Only the lines with "veja" in them need to be copied from the listing.
##### Records shown
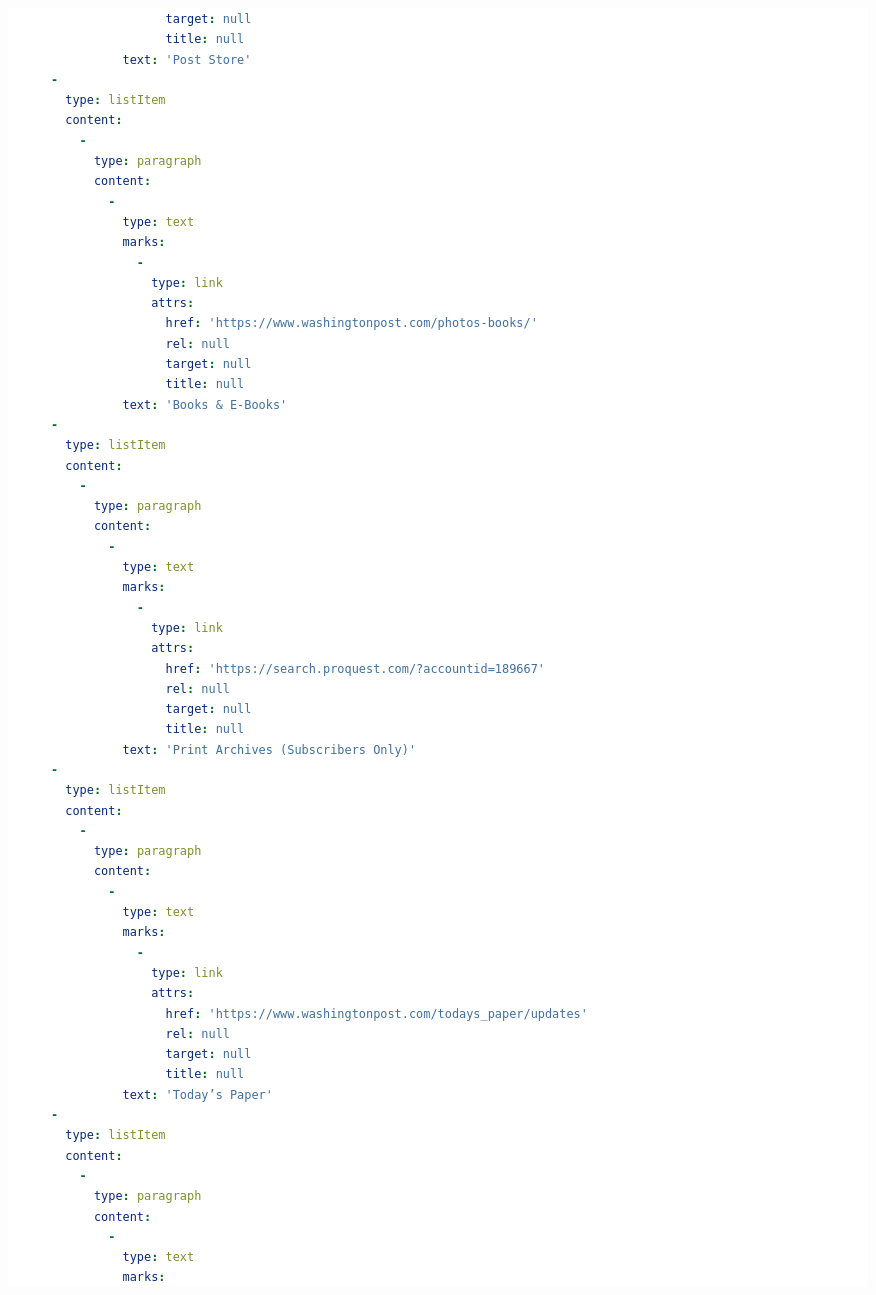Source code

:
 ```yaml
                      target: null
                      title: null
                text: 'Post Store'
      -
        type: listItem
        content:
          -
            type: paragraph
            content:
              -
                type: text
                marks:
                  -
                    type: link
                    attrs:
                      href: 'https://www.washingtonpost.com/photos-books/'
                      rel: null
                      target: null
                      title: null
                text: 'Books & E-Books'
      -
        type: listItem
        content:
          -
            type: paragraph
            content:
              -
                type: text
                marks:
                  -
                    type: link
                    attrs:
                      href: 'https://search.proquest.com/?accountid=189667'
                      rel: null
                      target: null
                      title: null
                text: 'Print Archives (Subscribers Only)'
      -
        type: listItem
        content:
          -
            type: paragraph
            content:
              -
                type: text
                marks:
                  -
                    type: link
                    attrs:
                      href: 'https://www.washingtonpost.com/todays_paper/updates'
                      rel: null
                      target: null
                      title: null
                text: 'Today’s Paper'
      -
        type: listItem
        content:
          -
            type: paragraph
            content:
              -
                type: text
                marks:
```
##########
##### Records shown
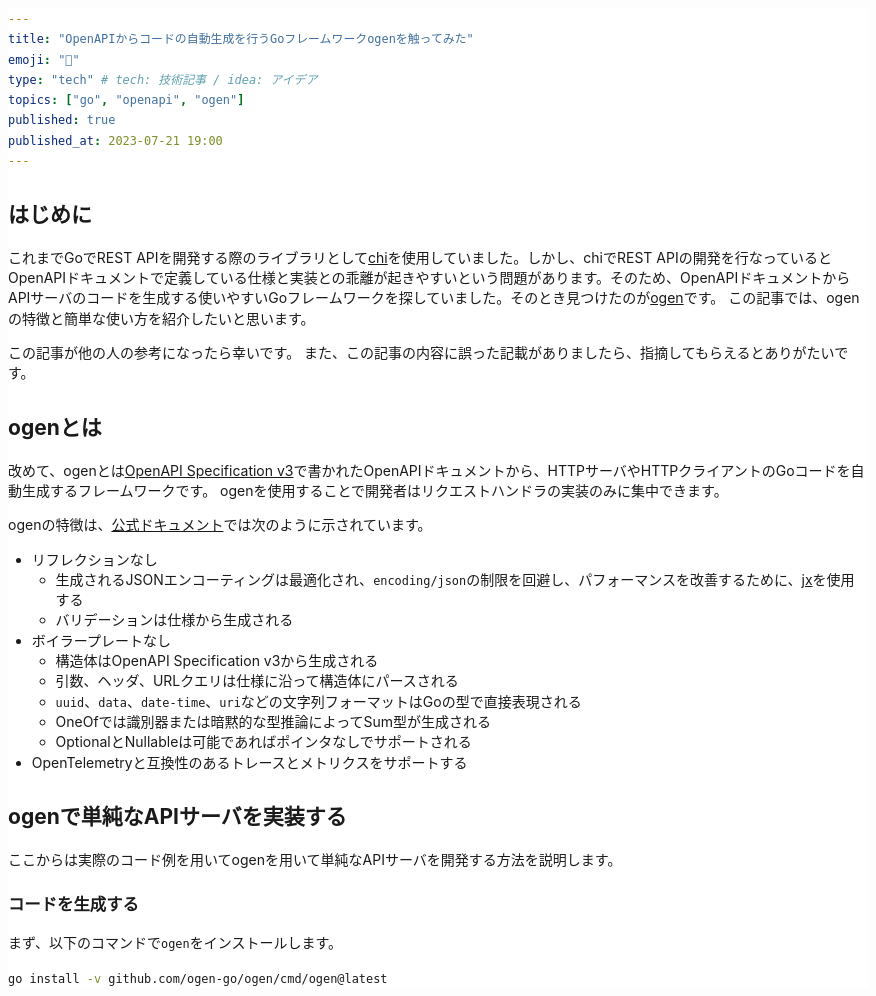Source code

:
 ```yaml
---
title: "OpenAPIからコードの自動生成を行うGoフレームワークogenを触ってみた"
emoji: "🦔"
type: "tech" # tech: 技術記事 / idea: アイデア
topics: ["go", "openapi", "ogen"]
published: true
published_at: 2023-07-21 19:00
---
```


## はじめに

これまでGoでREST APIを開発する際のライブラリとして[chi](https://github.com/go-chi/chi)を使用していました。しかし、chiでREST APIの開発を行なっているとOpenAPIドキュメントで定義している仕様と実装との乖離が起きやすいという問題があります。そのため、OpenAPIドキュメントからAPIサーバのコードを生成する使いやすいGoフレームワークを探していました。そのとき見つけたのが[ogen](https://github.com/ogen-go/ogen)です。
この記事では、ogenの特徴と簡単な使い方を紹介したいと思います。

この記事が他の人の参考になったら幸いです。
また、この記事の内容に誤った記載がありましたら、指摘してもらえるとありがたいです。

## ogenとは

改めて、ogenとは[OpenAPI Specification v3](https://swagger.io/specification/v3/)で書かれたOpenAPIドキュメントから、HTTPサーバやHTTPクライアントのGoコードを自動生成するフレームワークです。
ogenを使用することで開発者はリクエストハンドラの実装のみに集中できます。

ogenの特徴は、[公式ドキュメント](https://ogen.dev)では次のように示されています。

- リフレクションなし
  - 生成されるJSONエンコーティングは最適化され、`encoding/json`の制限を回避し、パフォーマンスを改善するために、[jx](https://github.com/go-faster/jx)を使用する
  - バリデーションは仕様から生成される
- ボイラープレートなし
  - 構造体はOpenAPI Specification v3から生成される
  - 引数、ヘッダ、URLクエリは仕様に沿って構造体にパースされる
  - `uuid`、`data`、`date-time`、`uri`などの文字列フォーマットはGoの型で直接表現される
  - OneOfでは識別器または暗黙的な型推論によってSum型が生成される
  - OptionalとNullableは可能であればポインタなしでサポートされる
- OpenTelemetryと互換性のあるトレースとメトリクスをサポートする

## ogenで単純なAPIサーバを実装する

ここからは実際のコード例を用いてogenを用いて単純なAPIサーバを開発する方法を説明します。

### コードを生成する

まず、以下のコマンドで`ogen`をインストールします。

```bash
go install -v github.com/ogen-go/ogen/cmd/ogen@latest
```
##########
##### Records shown
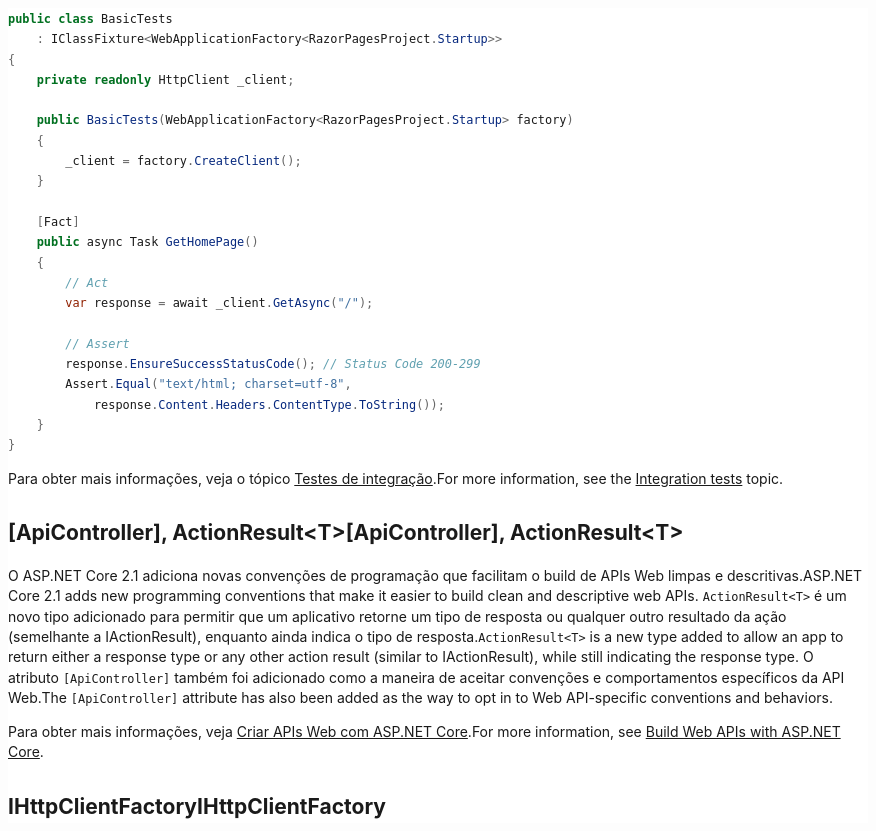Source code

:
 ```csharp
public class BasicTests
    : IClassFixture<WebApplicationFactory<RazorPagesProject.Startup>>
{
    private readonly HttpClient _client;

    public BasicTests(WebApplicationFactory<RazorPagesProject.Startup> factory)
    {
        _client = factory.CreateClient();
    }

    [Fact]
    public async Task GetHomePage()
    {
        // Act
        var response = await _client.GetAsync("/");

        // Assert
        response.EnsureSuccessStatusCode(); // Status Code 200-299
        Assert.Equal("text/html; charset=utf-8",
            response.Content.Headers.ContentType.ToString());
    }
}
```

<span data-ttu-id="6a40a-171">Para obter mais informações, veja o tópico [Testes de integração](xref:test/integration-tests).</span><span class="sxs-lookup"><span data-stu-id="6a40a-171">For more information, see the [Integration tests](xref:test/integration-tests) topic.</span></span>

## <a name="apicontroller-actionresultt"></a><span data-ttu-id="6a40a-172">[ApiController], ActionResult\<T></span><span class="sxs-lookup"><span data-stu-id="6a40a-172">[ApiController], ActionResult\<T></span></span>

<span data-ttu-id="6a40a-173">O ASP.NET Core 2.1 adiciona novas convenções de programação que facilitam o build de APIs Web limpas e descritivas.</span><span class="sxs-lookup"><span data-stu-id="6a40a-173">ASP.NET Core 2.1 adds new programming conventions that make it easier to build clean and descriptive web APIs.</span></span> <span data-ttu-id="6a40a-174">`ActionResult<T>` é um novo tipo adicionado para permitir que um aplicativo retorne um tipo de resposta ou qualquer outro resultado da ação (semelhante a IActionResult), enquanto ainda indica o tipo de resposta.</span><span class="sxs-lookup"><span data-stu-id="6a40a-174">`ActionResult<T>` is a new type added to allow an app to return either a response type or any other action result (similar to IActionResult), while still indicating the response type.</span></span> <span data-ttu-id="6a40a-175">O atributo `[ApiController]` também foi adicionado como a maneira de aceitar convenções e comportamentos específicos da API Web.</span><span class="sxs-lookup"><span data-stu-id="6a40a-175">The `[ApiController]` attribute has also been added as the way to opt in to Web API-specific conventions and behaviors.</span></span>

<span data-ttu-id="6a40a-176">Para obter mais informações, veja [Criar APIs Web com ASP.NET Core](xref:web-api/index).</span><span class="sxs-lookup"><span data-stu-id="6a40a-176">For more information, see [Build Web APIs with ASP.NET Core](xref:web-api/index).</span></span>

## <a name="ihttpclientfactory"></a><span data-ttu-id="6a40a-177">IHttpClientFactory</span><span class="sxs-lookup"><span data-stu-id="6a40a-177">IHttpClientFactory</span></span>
##########
### Task result
<span data-ttu-id="6a40a-171">Para obter mais informações, veja o tópico [Testes de integração](xref:test/integration-tests).</span><span class="sxs-lookup"><span data-stu-id="6a40a-171">For more information, see the [Integration tests](xref:test/integration-tests) topic.</span></span>
<span data-ttu-id="6a40a-176">Para obter mais informações, veja [Criar APIs Web com ASP.NET Core](xref:web-api/index).</span><span class="sxs-lookup"><span data-stu-id="6a40a-176">For more information, see [Build Web APIs with ASP.NET Core](xref:web-api/index).</span></span>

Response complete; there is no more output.